The Ins & Outs of Intellectual Property: Business Breakfast Club June Summary
This month at Business Breakfast Club, Lauren Babic of BAL Lawyers discussed all things intellectual property—how to define your organisation’s intellectual property, how to protect it, how to share it with partners for the purpose of co-development and the rights of joint owners.
Intellectual Property, or “IP”, is a broad umbrella term that encompasses a range of proprietary and related rights over intangible things. It exists in various forms, such as inventions, brands, designs or artistic creations.
How do I define my company’s IP?
“Ideas” are not capable of legal protection, unless you can fit the communication of the idea into one of the categories that allow protection. The communication or expression of the idea usually has to have a certain amount of originality to it.
The key forms of IP (though not exhaustive) are:
- Copyright, protecting the original expression of ideas in works of art, literature, music, and drama, as well as films, broadcasts, recordings, compilations, computer programs, and so on.
- Designs, protecting the overall appearance of a product resulting from one or more visual features of the product (although not the product itself).

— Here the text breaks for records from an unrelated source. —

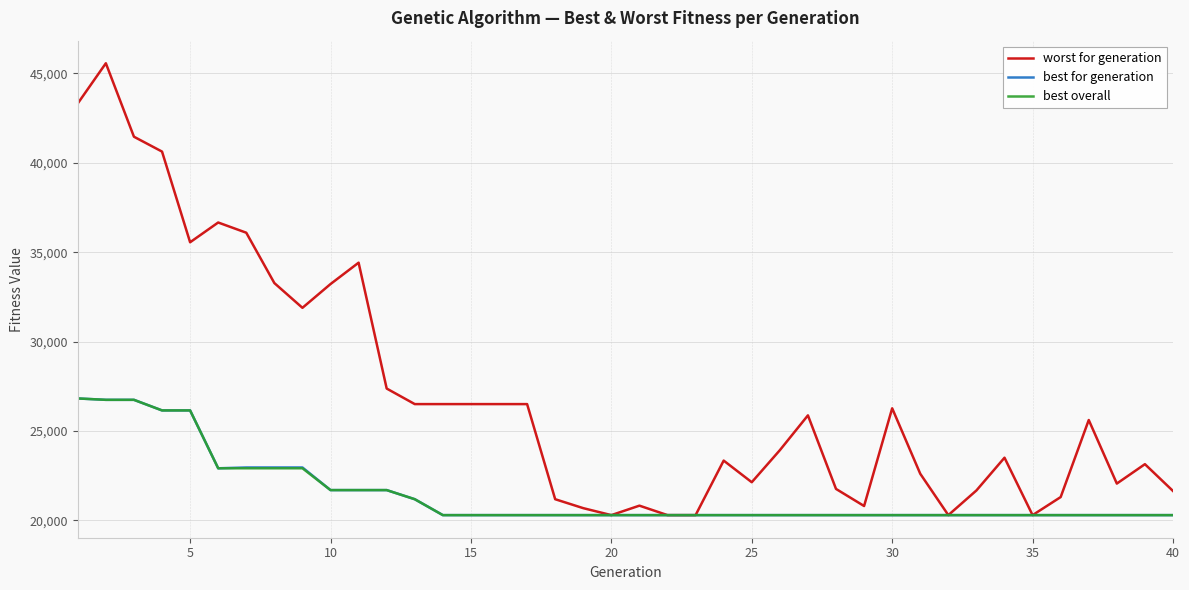

What is the minimum value shown in the chart?

20291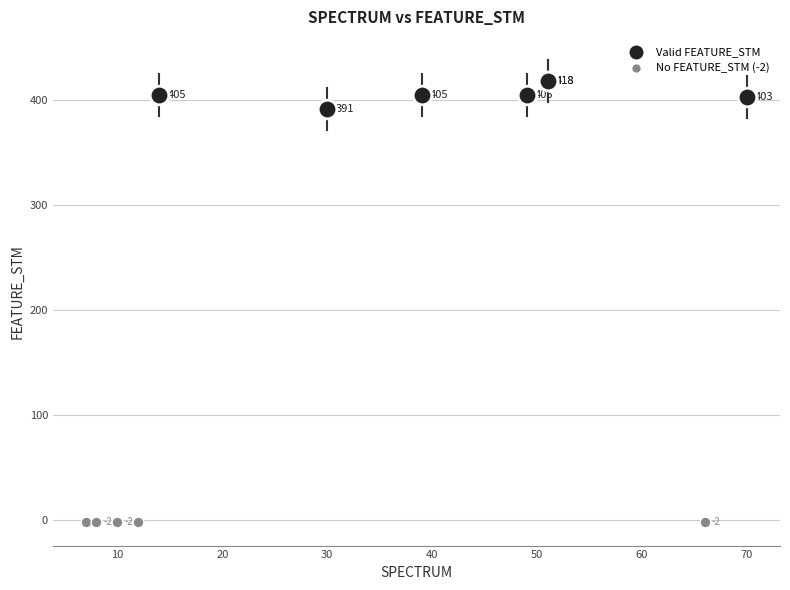

Which series contains the highest Y value?

Valid FEATURE_STM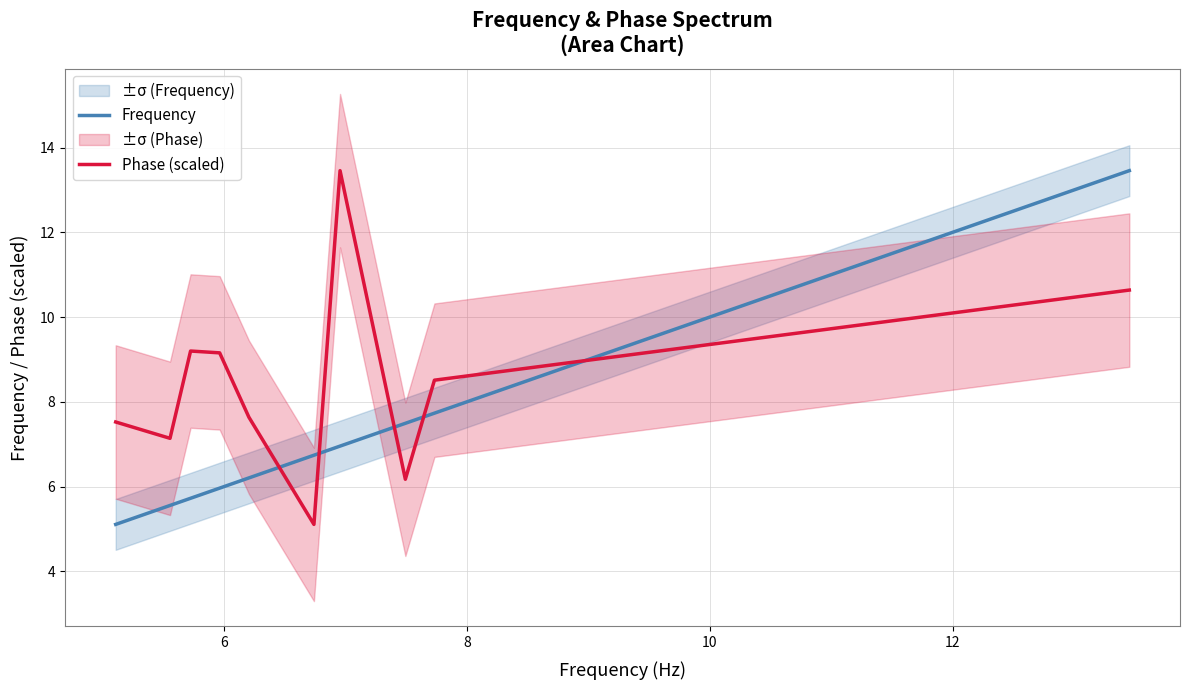

List the series in order of their peak value, highest first.

Frequency, Phase (scaled)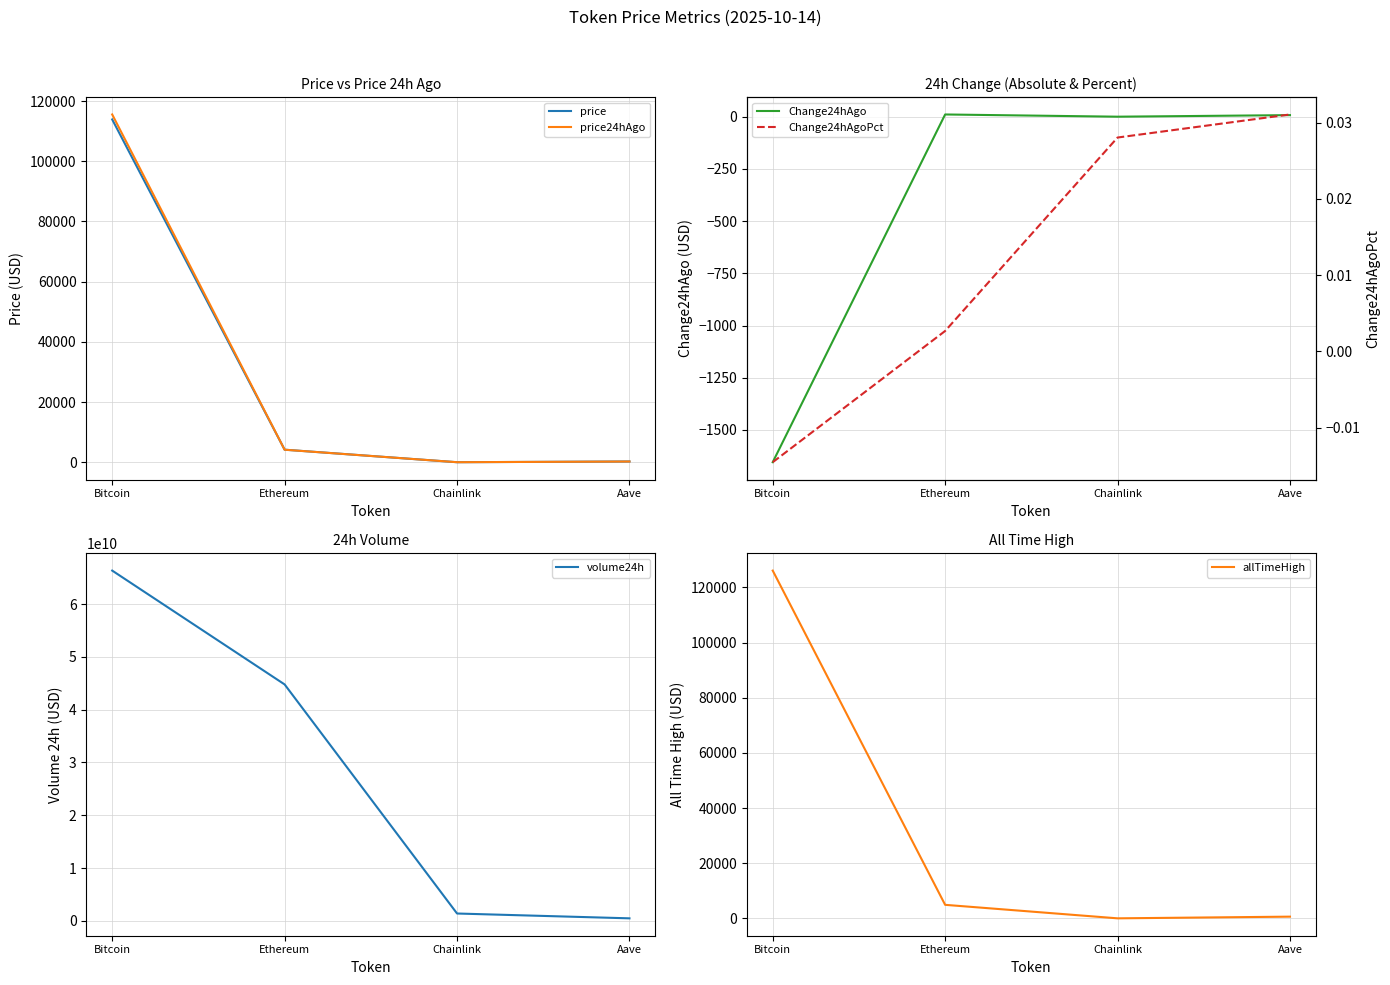

How many categories are shown in the chart?

4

- Trade Marks, protecting ‘signs’ used to distinguish goods or services from your competitors in the course of trade. ‘Signs’ can include letters, numbers, words, phrases, sounds, smells, logos, shapes, pictures, movements, aspects of packaging or any combination of these.
- Patents, protecting inventions that are new, inventive and useful, including devices, substances, methods or processes.

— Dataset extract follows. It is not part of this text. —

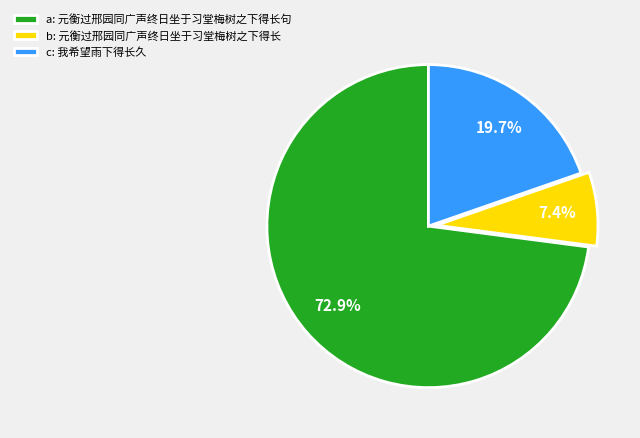

Count the number of slices in the pie.

3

- Confidential information, protecting ‘trade secrets’ and other information imparted in confidential circumstances from further disclosure (although this is a bit of a special breed and is not a proprietary right, per se).
How do I protect my company’s IP?
Copyright protection is automatic, and springs to life upon the creation of the work (presuming it meets the relevant legal criteria). However, there are several practical things you can do to protect your work, including copyright notices, attributions, keeping work confidential unless you need to publish it, and carefully documenting any rights you assign or licence to third parties.
Trademarks and designs are different from copyright. These rights are not automatic, and depend on successful registration with IP Australia. There are extensive requirements that must be met when submitting such applications, including proof of things such as originality, distinctiveness, novelty, and other requirements. Similar practical considerations also apply – keep the work confidential unless you need to publish it, and document any third party rights.
Joint ownership rights
Joint ownership may arise on the basis of a verbal or written agreement between parties to that effect (apportioning ownership) or where multiple parties simply contribute to the creation of the IP.
Where documented, it is critical that the agreement covers areas such as who has ownership, when ownership will be transferred, whether consents are required, who will cover the costs, the granting of licences, and confidentiality.
Without a written agreement, the law will step in to provide a default position on critical factors concerning interests in the IP, exploitation and licencing. Usually, joint owners will be restrained from exercising their rights without the consent of the other and neither joint owner can realise any economic benefits without doing so together.